The Fund began trading on the NYSE on September 26, 2014. The Fund seeks a high level of total return with an emphasis on current distributions to shareholders. The Fund invests primarily in master limited partnerships (“MLPs”) and other energy investments. Effective immediately, the Fund may depart from its stated investment objective and policies as it prepares to liquidate and distribute its assets to shareholders. It is anticipated that the Fund’s portfolio will be positioned into cash, cash equivalents or other liquid assets on or prior to the Fund’s liquidation. The liquidation of the Fund’s portfolio is likely to result in increased transaction costs, which will be borne by the Fund and its shareholders.

About Goldman Sachs Asset Management, L.P.

Bringing together traditional and alternative investments, Goldman Sachs Asset Management provides clients around the world with a dedicated partnership and focus on long-term performance. As the primary investing area within Goldman Sachs (NYSE: GS), we deliver investment and advisory services for the world’s leading institutions, financial advisors and individuals, drawing from our deeply connected global network and tailored expert insights, across every region and market – overseeing more than $2 trillion in assets under supervision worldwide as of March 31, 20231. Driven by a passion for our clients’ performance, we seek to build long-term relationships based on conviction, sustainable outcomes, and shared success over time. Follow us on LinkedIn.

Disclosures

Shares of closed-end investment companies frequently trade at a discount from their net asset value (“NAV”), which may increase investors’ risk of loss. At the time of sale, an investor’s shares may have a market price that is above or below NAV, and may be worth more or less than the original investment. There is no assurance that the Fund will meet its investment objective. Past performance does not guarantee future results. Investments in securities of MLPs involve risks that differ from investments in common stock, including among others risks related to limited control and limited rights to vote on matters affecting MLPs, potential conflicts of interest risk, cash flow risks, dilution risks and trading risks.

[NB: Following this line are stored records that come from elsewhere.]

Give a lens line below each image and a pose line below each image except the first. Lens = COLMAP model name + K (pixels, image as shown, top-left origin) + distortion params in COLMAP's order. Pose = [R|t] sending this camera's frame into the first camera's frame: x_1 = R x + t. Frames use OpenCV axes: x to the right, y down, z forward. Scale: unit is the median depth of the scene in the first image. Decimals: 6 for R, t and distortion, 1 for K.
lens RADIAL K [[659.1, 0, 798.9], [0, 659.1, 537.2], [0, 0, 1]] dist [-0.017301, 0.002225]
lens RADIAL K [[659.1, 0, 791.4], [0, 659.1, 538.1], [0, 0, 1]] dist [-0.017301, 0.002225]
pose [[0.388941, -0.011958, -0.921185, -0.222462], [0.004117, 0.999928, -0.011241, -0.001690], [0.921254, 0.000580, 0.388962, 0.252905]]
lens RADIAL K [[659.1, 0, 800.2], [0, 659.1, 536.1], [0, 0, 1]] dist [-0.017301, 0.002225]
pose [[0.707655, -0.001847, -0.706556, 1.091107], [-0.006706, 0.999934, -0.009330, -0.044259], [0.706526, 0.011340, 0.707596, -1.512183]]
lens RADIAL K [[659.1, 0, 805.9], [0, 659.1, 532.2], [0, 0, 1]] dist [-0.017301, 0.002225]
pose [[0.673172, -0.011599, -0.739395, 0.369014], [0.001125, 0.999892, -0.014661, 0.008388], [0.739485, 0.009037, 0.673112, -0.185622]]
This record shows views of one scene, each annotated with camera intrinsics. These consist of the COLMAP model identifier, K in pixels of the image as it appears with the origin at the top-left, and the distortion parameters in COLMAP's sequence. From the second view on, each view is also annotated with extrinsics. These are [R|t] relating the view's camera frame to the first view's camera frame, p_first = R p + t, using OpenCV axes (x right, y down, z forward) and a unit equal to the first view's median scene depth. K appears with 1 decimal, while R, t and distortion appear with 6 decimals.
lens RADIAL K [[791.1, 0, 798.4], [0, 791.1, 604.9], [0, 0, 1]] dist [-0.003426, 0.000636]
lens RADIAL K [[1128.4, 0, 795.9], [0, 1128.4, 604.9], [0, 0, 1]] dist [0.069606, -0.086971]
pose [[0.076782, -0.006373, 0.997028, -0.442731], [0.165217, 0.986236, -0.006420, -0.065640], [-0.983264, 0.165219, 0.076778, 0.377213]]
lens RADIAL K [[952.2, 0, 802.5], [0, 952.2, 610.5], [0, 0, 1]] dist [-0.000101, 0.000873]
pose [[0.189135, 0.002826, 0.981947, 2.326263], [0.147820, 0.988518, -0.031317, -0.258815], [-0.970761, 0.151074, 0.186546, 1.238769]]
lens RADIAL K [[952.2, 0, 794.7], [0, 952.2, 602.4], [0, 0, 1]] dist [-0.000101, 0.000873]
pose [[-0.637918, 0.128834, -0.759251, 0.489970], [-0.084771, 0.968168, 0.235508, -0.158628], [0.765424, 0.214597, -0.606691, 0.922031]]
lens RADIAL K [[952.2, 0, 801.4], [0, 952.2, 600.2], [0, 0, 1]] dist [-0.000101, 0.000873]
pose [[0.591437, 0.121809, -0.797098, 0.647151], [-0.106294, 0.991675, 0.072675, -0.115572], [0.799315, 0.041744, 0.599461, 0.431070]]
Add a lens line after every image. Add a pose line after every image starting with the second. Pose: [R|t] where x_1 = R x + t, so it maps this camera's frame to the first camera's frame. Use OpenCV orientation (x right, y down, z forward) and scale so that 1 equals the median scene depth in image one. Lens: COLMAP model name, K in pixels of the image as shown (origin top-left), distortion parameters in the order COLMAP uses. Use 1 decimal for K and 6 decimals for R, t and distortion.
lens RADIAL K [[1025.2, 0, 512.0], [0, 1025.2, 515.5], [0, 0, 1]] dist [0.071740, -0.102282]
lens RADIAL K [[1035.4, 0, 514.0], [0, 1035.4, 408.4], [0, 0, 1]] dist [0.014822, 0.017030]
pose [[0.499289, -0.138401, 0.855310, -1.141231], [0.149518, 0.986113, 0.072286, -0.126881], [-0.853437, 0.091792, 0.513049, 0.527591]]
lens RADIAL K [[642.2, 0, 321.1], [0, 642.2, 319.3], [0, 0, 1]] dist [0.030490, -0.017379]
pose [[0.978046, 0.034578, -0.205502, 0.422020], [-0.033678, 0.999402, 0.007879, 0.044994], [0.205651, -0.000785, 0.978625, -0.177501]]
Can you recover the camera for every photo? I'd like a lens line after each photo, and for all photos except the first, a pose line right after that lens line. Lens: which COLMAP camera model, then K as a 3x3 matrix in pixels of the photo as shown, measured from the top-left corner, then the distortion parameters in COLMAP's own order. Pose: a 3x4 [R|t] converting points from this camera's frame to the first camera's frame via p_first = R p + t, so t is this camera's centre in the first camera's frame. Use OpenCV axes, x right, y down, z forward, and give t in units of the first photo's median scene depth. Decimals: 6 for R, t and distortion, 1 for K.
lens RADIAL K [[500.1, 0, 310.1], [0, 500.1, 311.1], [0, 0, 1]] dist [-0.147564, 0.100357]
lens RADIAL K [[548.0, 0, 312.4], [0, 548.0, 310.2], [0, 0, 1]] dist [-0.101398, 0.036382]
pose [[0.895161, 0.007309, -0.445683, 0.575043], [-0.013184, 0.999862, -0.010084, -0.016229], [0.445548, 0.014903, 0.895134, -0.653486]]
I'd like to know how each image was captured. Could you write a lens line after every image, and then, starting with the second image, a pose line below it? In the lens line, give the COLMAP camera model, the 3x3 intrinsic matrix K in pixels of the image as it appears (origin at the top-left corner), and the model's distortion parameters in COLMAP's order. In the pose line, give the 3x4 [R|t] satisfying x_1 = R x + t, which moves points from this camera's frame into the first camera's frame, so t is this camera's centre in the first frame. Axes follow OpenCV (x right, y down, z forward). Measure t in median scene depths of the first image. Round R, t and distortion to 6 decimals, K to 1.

This press release shall not constitute an offer to sell or a solicitation of an offer to buy any security. The Fund has completed its initial public offering. Investors should consider their investment goals, time horizons and risk tolerance before investing in the Fund. An investment in the Fund is not appropriate for all investors, and the Fund is not intended to be a complete investment program. Investors should carefully review and consider the Fund’s investment objective, risks, charges and expenses before investing.

Compliance Code: 322092. OTU

Date of First Use: June 7, 2023

_________________________
1 Assets Under Supervision (AUS) includes assets under management and other client assets for which Goldman Sachs does not have full discretion. AUS figure as of March 31, 2023.